6.6. Answers to Research Questions

The EMU braking mechanism case study provides clear answers to the two research questions posed in Section 6.1:

RQ1 (Method Feasibility): the proposed scenario-driven approach enables systematic construction of the three-layer models while maintaining explicit traceability among them. The Operational Concept Model was directly derived from operational scenarios. The Functional/Logical Model was developed from use-case scenarios, with requirement traceability explicitly captured in the requirement diagram and behavioral continuity maintained through swimlane partitioning. The Physical Specification Model was transformed from the logical model via SysPhS-based mechanisms, with semantic traceability ensured through ontology mapping between global and local ontologies. The successful end-to-end integration in Section 6 confirms that information flows continuously and unambiguously from operational concepts through functional logic to physical specification.

Answer to RQ2 (Method Effectiveness): holistic simulation based on discrete events effectively verifies design solution performance and provides intuitive visual analysis supporting design decisions. The DEVS-based simulation successfully integrated all three model types, verifying functional correctness through end-to-end execution of the emergency braking scenario. Furthermore, the efficiency comparative analysis quantitatively demonstrates the practical value of the proposed method. The controlled experiment showed that the ontology-integrated framework reduced total simulation preparation time from 15.8 person hours to 2.2 person hours—a 7.2-fold improvement. The most dramatic gains occurred in fully automated activities: interface alignment (20.7× reduction), data format conversion (22.5× reduction), and debugging (9.5× reduction). Additionally, first-time success rate increased from 33% to 100%, confirming that the method not only saves time but also significantly improves reliability by preventing integration errors through automated semantic consistency checking. These quantitative results validate that the proposed method delivers substantial efficiency gains while maintaining or improving quality.

In conclusion, the case study validates both the feasibility and effectiveness of the proposed scenario-based, full-process visual modeling and simulation method for complex product development.

7. Conclusions

This paper addresses key challenges in the development of complex products—namely, multidisciplinary coupling, cross-hierarchical integration, and full lifecycle verification—by proposing a scenario-based, full-process visual modeling and simulation method. The primary contributions are threefold: (1) A three-dimensional modeling framework encompassing system hierarchy, lifecycle phases, and model types was established, enabling visual modeling across the entire lifecycle of complex products. (2) An ontology-based multi-paradigm model integration method was proposed, effectively resolving the semantic heterogeneity issues among Operational Concept Models, Functional/Logical Models, and Physical Specification Models. (3) A discrete event-based holistic simulation technology was developed, supporting the co-simulation and verification of multi-paradigm models.

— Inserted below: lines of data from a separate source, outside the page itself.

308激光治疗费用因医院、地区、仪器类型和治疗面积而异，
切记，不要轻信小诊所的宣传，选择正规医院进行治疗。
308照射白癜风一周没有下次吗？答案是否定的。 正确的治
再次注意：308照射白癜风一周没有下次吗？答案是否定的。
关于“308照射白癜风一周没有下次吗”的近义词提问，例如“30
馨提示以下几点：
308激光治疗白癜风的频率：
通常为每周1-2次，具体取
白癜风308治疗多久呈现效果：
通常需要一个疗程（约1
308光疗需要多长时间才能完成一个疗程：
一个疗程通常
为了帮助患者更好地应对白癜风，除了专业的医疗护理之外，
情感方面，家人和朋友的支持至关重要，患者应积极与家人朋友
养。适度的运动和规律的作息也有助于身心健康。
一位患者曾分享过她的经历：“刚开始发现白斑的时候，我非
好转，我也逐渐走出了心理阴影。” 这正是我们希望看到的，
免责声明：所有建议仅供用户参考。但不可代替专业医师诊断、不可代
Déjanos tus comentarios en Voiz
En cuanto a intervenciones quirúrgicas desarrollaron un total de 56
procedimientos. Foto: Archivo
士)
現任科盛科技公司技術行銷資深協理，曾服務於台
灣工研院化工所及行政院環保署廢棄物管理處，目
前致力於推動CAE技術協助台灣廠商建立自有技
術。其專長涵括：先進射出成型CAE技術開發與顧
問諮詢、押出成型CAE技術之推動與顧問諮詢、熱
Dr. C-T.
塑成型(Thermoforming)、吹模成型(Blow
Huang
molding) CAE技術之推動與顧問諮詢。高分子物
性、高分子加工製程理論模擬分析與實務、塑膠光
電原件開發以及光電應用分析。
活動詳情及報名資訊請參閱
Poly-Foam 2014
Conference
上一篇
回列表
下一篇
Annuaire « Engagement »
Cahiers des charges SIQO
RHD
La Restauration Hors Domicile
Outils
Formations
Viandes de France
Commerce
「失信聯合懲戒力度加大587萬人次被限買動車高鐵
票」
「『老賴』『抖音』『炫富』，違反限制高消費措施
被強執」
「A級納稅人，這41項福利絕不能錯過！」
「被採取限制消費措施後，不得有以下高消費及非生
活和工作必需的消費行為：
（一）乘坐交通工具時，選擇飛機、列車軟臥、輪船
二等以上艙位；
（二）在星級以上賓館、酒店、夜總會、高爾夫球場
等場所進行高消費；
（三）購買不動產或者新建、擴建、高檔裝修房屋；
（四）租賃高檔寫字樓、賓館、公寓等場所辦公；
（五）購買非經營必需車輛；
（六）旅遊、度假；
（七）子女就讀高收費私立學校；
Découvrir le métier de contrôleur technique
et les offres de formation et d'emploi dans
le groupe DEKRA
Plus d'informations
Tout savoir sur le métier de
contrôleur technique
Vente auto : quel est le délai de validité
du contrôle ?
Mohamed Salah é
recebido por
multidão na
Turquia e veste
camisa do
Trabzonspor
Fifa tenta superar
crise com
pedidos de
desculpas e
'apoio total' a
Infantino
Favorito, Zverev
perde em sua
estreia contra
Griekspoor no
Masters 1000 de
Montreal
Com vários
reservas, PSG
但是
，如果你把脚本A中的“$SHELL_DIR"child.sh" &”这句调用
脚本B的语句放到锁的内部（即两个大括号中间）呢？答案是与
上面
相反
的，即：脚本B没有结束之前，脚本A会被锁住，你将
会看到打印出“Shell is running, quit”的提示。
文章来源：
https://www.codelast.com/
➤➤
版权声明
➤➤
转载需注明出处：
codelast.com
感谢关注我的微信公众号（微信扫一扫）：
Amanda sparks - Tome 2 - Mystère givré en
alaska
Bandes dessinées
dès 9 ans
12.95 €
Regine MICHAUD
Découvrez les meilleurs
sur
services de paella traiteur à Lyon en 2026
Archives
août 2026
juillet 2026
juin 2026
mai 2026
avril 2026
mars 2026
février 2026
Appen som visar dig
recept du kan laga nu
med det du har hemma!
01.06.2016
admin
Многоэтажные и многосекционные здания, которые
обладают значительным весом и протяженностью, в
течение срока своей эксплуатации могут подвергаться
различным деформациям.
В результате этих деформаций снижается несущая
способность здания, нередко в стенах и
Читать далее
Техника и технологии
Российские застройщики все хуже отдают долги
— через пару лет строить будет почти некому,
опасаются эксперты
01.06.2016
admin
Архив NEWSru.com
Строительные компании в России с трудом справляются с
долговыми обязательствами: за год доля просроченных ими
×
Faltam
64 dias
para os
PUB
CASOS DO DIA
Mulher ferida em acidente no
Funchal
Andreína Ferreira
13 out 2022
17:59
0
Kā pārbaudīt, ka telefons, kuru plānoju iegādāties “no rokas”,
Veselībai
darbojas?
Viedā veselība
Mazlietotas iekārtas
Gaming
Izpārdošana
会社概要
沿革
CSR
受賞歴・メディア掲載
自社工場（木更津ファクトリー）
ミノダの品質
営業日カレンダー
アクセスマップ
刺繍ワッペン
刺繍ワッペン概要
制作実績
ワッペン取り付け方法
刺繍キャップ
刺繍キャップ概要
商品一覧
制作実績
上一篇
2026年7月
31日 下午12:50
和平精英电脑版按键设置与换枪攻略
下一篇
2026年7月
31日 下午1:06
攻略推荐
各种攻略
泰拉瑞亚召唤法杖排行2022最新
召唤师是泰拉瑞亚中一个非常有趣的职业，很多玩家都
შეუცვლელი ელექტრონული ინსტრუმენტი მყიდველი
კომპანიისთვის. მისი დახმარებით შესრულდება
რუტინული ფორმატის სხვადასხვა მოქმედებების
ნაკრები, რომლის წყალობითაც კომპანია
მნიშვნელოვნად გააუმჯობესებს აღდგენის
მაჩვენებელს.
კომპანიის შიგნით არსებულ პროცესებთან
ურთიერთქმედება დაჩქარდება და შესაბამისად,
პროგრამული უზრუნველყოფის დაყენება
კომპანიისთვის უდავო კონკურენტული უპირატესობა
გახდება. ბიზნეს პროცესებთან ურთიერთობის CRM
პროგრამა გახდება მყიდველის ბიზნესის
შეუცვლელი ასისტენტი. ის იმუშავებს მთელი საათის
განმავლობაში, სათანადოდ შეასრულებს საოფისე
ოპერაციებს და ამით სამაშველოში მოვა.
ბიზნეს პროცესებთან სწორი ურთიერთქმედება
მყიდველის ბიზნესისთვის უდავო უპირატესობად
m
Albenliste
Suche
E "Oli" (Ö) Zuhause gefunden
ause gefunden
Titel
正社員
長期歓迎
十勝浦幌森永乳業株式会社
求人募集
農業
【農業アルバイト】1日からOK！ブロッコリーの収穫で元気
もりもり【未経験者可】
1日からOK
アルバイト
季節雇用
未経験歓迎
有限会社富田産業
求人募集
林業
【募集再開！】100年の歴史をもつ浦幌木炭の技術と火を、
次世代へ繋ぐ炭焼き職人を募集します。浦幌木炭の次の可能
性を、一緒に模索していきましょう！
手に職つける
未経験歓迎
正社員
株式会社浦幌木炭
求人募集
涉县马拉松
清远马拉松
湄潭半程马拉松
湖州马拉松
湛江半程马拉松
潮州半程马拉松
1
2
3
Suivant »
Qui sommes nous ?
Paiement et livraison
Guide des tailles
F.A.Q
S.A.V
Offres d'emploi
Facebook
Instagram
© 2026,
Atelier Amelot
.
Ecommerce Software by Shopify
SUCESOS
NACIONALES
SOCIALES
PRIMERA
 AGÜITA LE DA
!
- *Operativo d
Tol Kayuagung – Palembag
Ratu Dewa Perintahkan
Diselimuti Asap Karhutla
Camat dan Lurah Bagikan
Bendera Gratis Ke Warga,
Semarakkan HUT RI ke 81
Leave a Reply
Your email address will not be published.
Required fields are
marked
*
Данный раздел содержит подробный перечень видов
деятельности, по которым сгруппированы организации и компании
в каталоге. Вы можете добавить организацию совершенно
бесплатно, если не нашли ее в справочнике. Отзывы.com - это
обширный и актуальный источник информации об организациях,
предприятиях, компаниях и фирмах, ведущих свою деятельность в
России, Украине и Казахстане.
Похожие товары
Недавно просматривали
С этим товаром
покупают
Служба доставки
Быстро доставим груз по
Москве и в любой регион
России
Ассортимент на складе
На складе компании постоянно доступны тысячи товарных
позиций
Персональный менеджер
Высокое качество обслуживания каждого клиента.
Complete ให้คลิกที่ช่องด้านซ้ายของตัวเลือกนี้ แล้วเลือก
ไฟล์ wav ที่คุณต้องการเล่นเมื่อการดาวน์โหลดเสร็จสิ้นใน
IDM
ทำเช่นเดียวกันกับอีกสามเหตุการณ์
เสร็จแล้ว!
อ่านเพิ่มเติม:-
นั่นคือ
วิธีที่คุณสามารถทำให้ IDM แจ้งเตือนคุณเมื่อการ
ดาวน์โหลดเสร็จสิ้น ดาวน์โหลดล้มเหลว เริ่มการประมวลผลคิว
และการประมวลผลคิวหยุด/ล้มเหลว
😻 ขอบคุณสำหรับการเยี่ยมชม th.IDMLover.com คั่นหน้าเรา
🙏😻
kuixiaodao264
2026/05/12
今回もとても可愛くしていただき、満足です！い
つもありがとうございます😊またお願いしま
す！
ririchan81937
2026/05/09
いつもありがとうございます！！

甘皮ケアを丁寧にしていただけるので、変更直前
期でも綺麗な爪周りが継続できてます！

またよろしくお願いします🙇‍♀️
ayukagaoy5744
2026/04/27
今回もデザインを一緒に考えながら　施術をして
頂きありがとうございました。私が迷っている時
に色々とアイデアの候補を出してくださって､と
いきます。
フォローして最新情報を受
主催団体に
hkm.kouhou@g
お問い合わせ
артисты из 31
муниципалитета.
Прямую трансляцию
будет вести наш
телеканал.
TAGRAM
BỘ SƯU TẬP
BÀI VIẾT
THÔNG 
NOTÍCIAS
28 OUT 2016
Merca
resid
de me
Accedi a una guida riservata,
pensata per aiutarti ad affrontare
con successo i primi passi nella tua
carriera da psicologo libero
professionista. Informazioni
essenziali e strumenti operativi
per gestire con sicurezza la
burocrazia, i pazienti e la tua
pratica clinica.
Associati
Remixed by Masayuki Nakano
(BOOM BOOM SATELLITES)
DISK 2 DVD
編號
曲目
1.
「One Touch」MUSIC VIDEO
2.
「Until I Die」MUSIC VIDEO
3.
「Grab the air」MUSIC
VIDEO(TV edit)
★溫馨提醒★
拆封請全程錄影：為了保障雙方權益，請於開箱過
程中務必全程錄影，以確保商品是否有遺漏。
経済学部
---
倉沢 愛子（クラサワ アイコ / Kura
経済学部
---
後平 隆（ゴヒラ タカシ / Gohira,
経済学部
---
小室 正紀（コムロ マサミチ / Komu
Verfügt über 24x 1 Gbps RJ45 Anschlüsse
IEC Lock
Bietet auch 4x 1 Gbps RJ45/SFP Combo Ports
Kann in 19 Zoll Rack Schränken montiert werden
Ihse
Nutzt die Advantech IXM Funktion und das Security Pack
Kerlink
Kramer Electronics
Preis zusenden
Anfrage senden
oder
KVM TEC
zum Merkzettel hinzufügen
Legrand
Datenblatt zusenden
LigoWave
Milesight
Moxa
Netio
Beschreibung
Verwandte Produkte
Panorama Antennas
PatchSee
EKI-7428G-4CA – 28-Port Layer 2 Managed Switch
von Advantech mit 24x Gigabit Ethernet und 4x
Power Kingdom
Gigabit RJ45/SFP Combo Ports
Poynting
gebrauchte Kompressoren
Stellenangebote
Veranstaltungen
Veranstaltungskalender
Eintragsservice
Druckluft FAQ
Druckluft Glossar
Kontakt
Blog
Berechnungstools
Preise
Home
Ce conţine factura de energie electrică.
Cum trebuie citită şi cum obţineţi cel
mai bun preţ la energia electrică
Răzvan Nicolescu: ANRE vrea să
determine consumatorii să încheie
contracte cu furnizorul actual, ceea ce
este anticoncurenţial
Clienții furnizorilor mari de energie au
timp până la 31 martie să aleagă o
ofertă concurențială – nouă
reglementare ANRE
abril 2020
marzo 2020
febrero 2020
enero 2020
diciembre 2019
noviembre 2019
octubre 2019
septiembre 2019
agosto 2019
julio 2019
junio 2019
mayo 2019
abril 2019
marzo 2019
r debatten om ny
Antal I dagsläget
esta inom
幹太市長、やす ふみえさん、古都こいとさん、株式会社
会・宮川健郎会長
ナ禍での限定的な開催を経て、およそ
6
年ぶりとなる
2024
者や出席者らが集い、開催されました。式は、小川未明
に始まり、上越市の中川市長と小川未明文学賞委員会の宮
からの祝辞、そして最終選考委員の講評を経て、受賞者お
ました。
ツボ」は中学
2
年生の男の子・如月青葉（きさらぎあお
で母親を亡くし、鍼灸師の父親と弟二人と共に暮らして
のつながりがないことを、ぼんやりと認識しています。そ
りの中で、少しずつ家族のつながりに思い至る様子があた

Nevertheless, this study has certain limitations. The current method requires further enhancement regarding the depth and breadth of multidisciplinary coupling. Future research will focus on exploring the application of artificial intelligence technologies in automated model generation and optimization, thereby improving modeling efficiency.

Additionally, while this study focuses on early-stage verification, the integrated visual models developed through our approach have potential applications as digital twins during the operational phase. Future research will explore real-time synchronization mechanisms, predictive analytics integration, and closed-loop control capabilities to extend the framework’s utility across the entire product lifecycle.

In summary, the method proposed in this paper provides a systematic technical solution for the full-process development of complex products. It demonstrates significant advantages in enhancing development efficiency, reducing development risks, and ensuring system quality, holding substantial theoretical significance and engineering application value.